*待答问题*.
#1 将共轭梯度法那段代码从“import random”一直到“f(x + alpha * d)”重新写出，并把其中的“flag”一律改名为“done”。
#2 紧接共轭梯度法那段代码的最后一行往下续写。

*研读文本*.
====

3. 最后实现用共轭梯度法完成初始点为（0，1）的迭代，使用python实现：

import random
import numpy as np
import matplotlib.pyplot as plt
def goldsteinsearch(f,df,d,x,alpham,rho,t):
  flag = 0
  a = 0
  b = alpham
  fk = f(x)
  gk = df(x)
  phi0 = fk
  dphi0 = np.dot(gk, d)
  alpha=b*random.uniform(0,1)
  while(flag==0):
    newfk = f(x + alpha * d)

====

数据集条目
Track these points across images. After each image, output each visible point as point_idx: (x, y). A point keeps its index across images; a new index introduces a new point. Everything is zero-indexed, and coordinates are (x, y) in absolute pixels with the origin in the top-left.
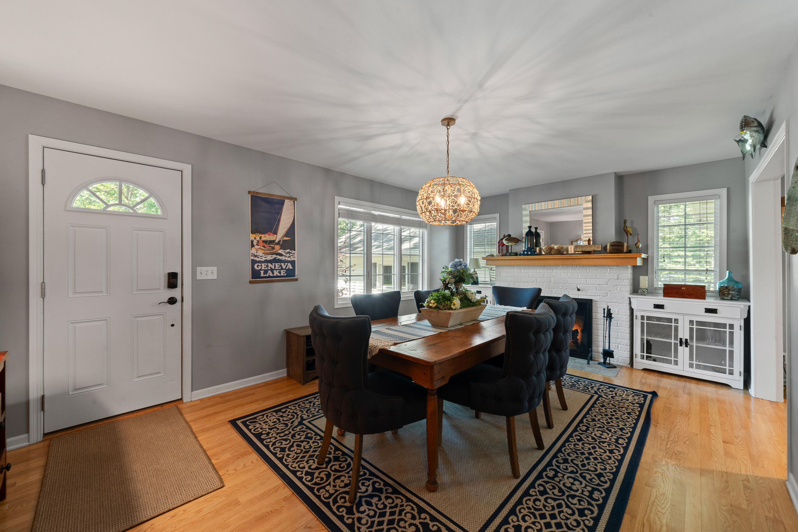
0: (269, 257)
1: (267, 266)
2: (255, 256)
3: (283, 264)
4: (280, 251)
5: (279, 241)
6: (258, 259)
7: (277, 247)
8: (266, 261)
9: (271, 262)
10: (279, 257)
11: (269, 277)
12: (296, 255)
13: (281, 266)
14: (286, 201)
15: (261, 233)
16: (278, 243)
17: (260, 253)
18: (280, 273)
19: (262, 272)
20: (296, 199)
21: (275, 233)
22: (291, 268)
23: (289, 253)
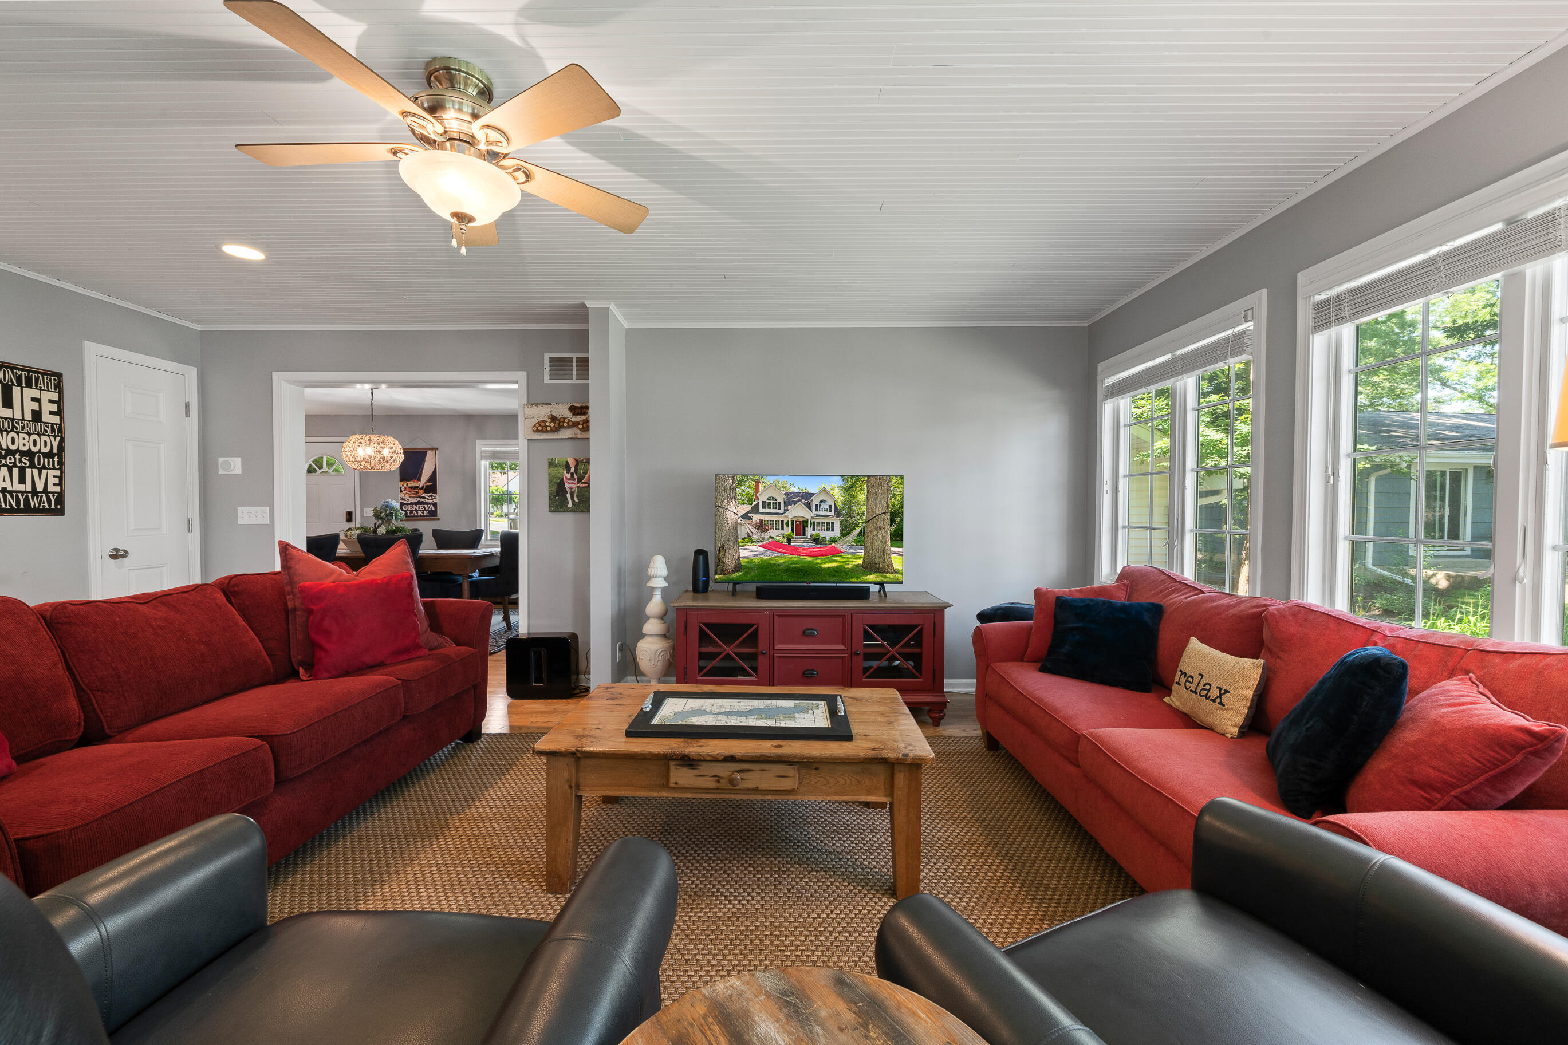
0: (414, 500)
1: (413, 507)
2: (403, 499)
3: (426, 506)
4: (423, 495)
5: (423, 487)
6: (405, 502)
7: (421, 492)
8: (412, 504)
9: (416, 504)
10: (422, 500)
11: (414, 516)
12: (437, 497)
13: (424, 507)
14: (429, 451)
15: (408, 481)
16: (421, 489)
17: (407, 497)
18: (423, 513)
19: (408, 512)
20: (437, 449)
21: (419, 480)
22: (433, 509)
23: (431, 496)
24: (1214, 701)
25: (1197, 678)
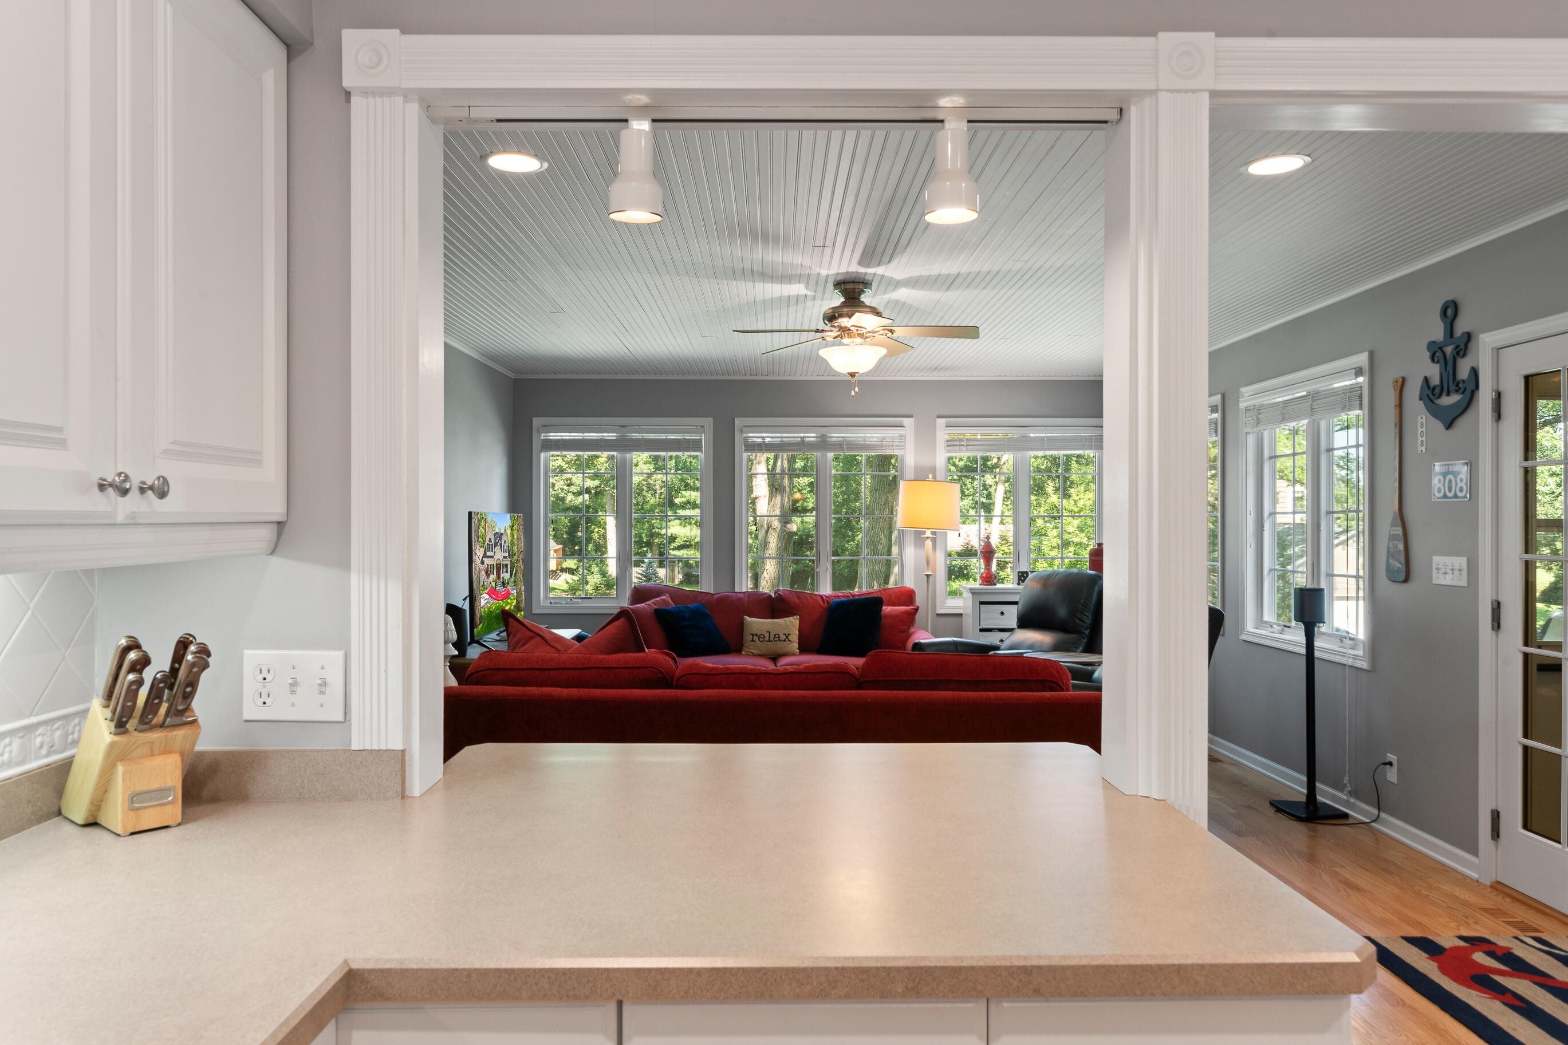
24: (785, 641)
25: (767, 635)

====

*逐题作答*.
#1
import random
import numpy as np
import matplotlib.pyplot as plt
def goldsteinsearch(f,df,d,x,alpham,rho,t):
  done = 0
  a = 0
  b = alpham
  fk = f(x)
  gk = df(x)
  phi0 = fk
  dphi0 = np.dot(gk, d)
  alpha=b*random.uniform(0,1)
  while(done==0):
    newfk = f(x + alpha * d)

#2
    phi = newfk
    if (phi - phi0 )<= (rho * alpha * dphi0):
      if (phi - phi0) >= ((1 - rho) * alpha * dphi0):
        flag = 1
      else:
        a = alpha
        b = b
        if (b < alpham):
          alpha = (a + b) / 2
        else:
          alpha = t * alpha
    else:
      a = a
      b = alpha
      alpha = (a + b) / 2
  return alpha

def Wolfesearch(f,df,d,x,alpham,rho,t):
  sigma=0.75
  flag = 0
  a = 0
  b = alpham
  fk = f(x)
  gk = df(x)
  phi0 = fk
  dphi0 = np.dot(gk, d)
  alpha=b*random.uniform(0,1)
  while(flag==0):
    newfk = f(x + alpha * d)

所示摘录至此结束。